Il est un homme qui aime profondément son pays d’adoption.
I’ve been in this country for thirty years!
Un homme qui aime très fort sa femme et sa belle-fille, au moins autant que son bébé. Il est même contraint de devoir enfreindre la loi pour rester auprès d’elles. Son amour lui permet de s’accrocher dans l’adversité. Il prend des coups mais essaie de rester toujours positif (cf Rocky).
Don’t worry, things will work out.
Encore mieux, Antonio est un homme aimable. Il travaille dur. Le cœur sur la main, il vient en aide à Parker qui se sait condamnée.
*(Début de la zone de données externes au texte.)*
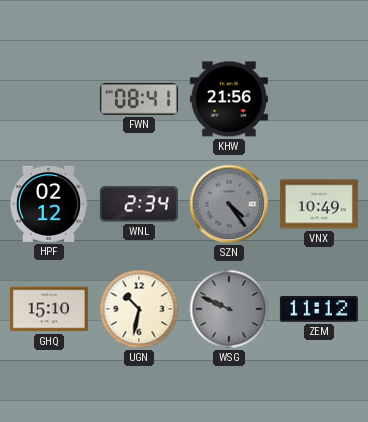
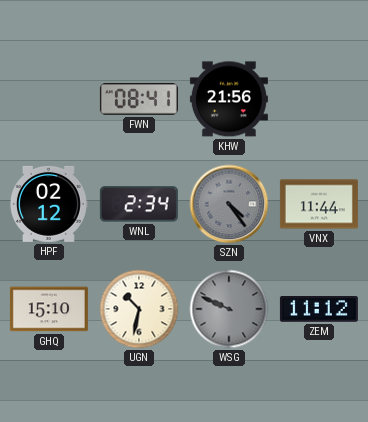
VNX: 10:49 -> 11:44
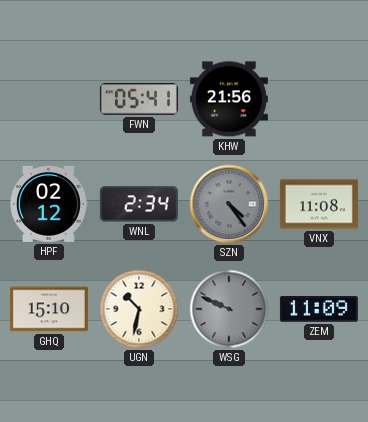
FWN: 08:41 -> 05:41
VNX: 11:44 -> 11:08
ZEM: 11:12 -> 11:09
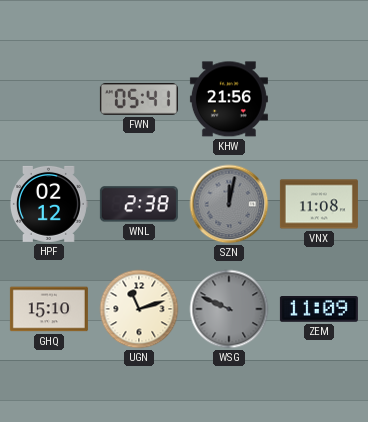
WNL: 2:34 -> 2:38
SZN: 4:24 -> 12:02
UGN: 10:32 -> 11:12
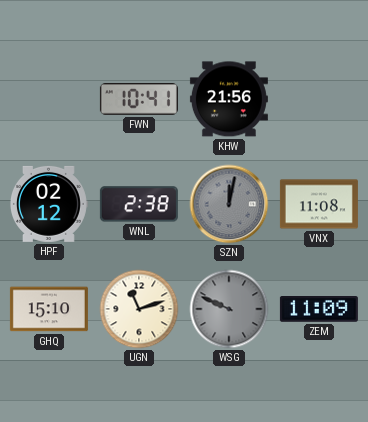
FWN: 05:41 -> 10:41
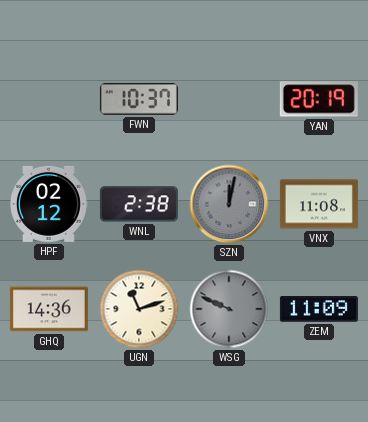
FWN: 10:41 -> 10:37
KHW: 21:56 -> none
YAN: none -> 20:19
GHQ: 15:10 -> 14:36
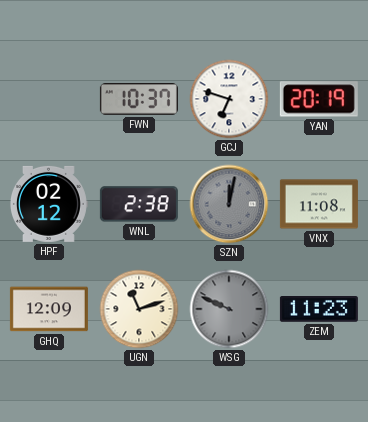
GCJ: none -> 6:48
GHQ: 14:36 -> 12:09
ZEM: 11:09 -> 11:23
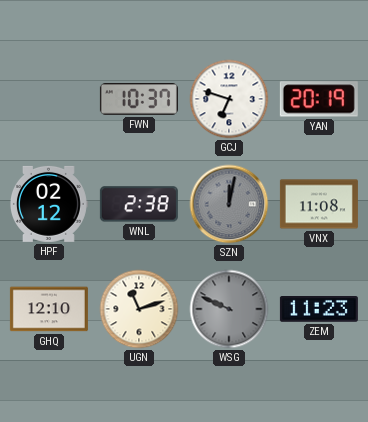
GHQ: 12:09 -> 12:10
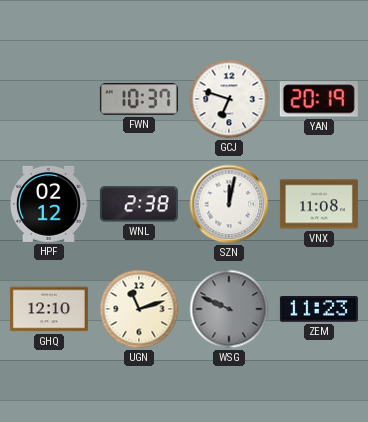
SZN dial: grey -> white
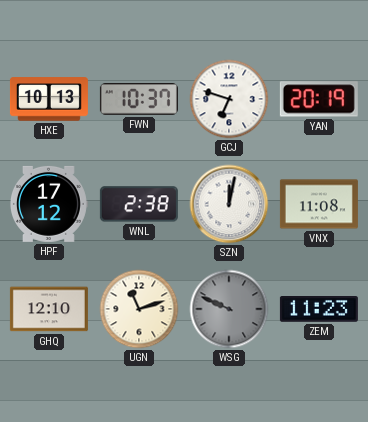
HXE: none -> 10:13
HPF: 02:12 -> 17:12
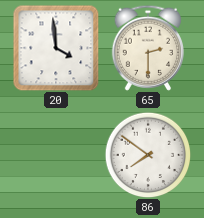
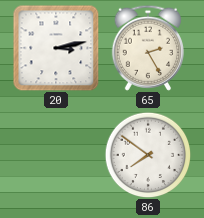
20: 3:59 -> 3:13
65: 2:30 -> 2:25
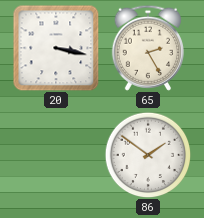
20: 3:13 -> 3:17
86: 7:51 -> 1:51
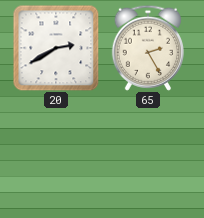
20: 3:17 -> 2:40
86: 1:51 -> none
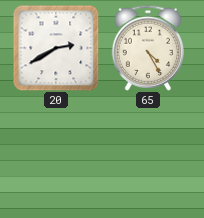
65: 2:25 -> 4:25
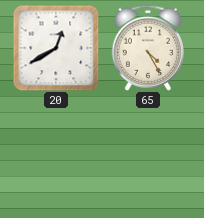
20: 2:40 -> 12:40
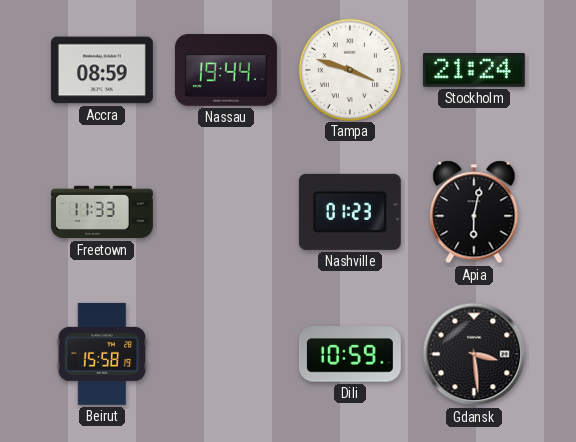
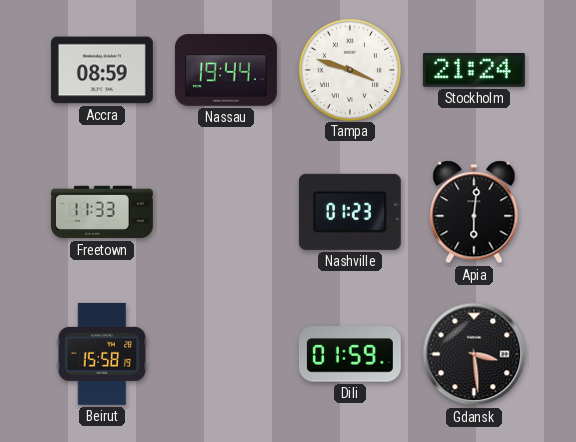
Apia: 6:02 -> 6:01
Dili: 10:59 -> 01:59
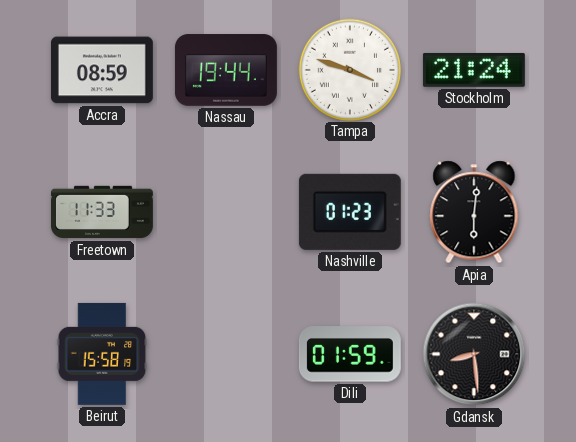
Gdansk: 3:29 -> 8:29
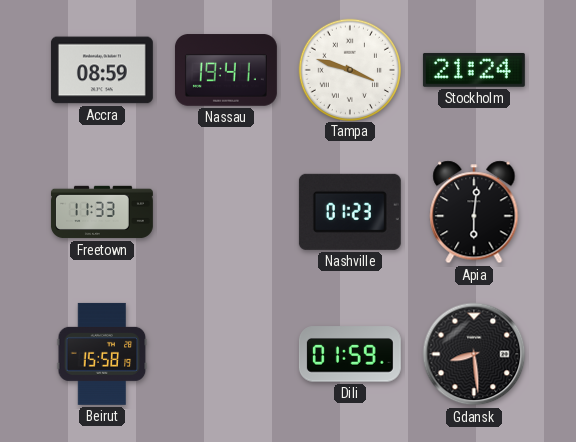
Nassau: 19:44 -> 19:41
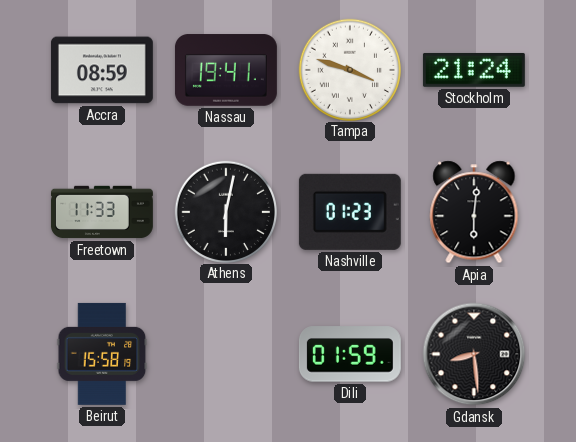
Athens: none -> 6:02
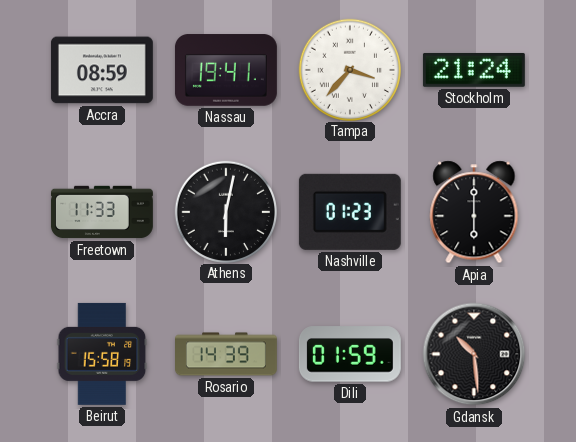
Tampa: 3:48 -> 3:37
Apia: 6:01 -> 6:00
Rosario: none -> 14:39
Gdansk: 8:29 -> 10:29
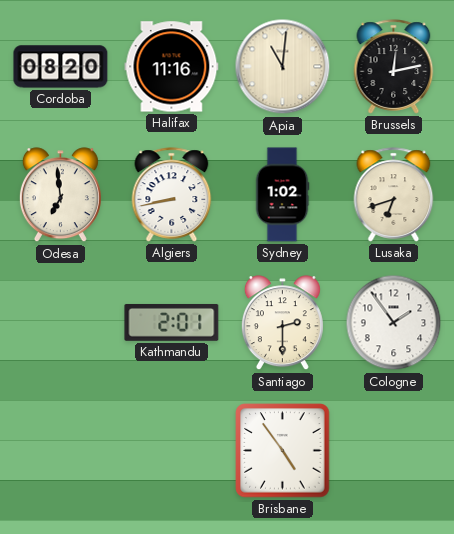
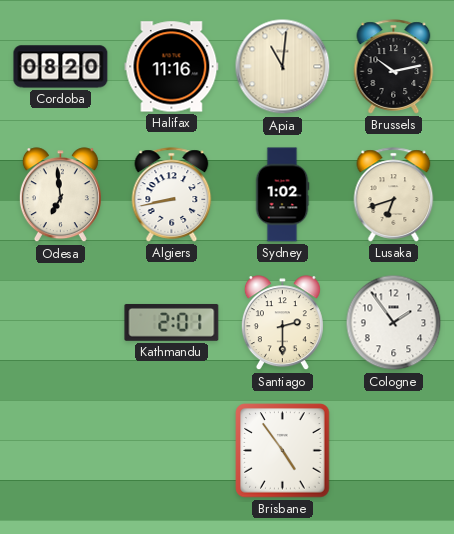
Brussels: 12:13 -> 10:13
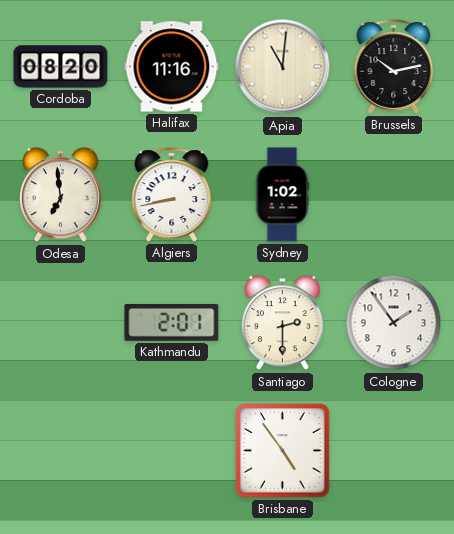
Lusaka: 6:42 -> none
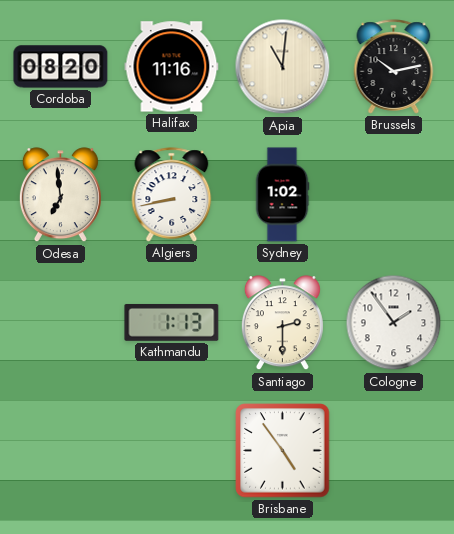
Kathmandu: 2:01 -> 1:13
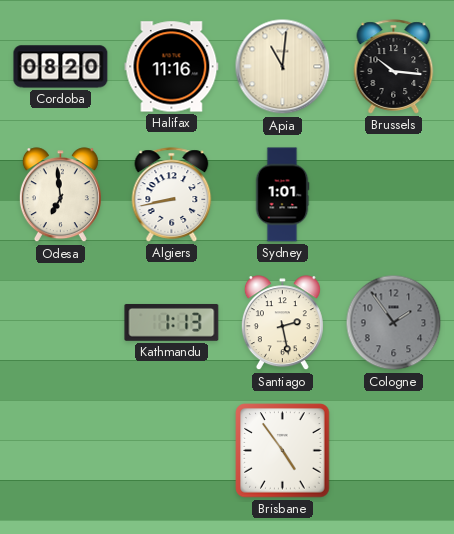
Brussels: 10:13 -> 10:16
Sydney: 1:02 -> 1:01
Santiago: 2:30 -> 2:28
Cologne dial: white -> grey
Il garde le sourire en toute circonstance alors que la vie ne lui a pas fait que des cadeaux, c’est le moins que l’on puisse dire. Toujours un petit mot sympa.
Il bénéficie de l’amour de sa famille qui devrait techniquement le protéger des ennuis comme un gilet par balles.
Malgré tout, cet Amour n’est pas suffisant. La justice se moque des sentiments. Le service d’immigration aussi, malheureusement.
Listen to him, look at him : he’s American!
It doesn’t matter what he look like, it’s immigration policy.
L’Amérique, pourtant terre d’immigration, le recrache (cf Rambo). Sans billet de retour.
L’Amour rend bête car il voudrait nous faire croire aux happy end. On veut ré-écrire l’histoire. Kathie, Jessie et le bébé vont venir rejoindre Antonio à Seoul. Ace leur rendra visite de temps en temps. Dans le meilleur des scénarios, Antonio ouvrira un salon de tatouages et y fera fortune. Les filles deviendront bilingues et se feront des nouveaux amis. Le couple déménagera plus tard à Busan pour acheter quelque chose de plus grand, et parce que les écoles sont bien en province. Profiter de l’air marin et de la plage.
Avec un peu de chance, l’amour permettra à Antonio de retrouver ses ancêtres.
En réalité, l’histoire s’arrête sèchement au terminal d’un aéroport.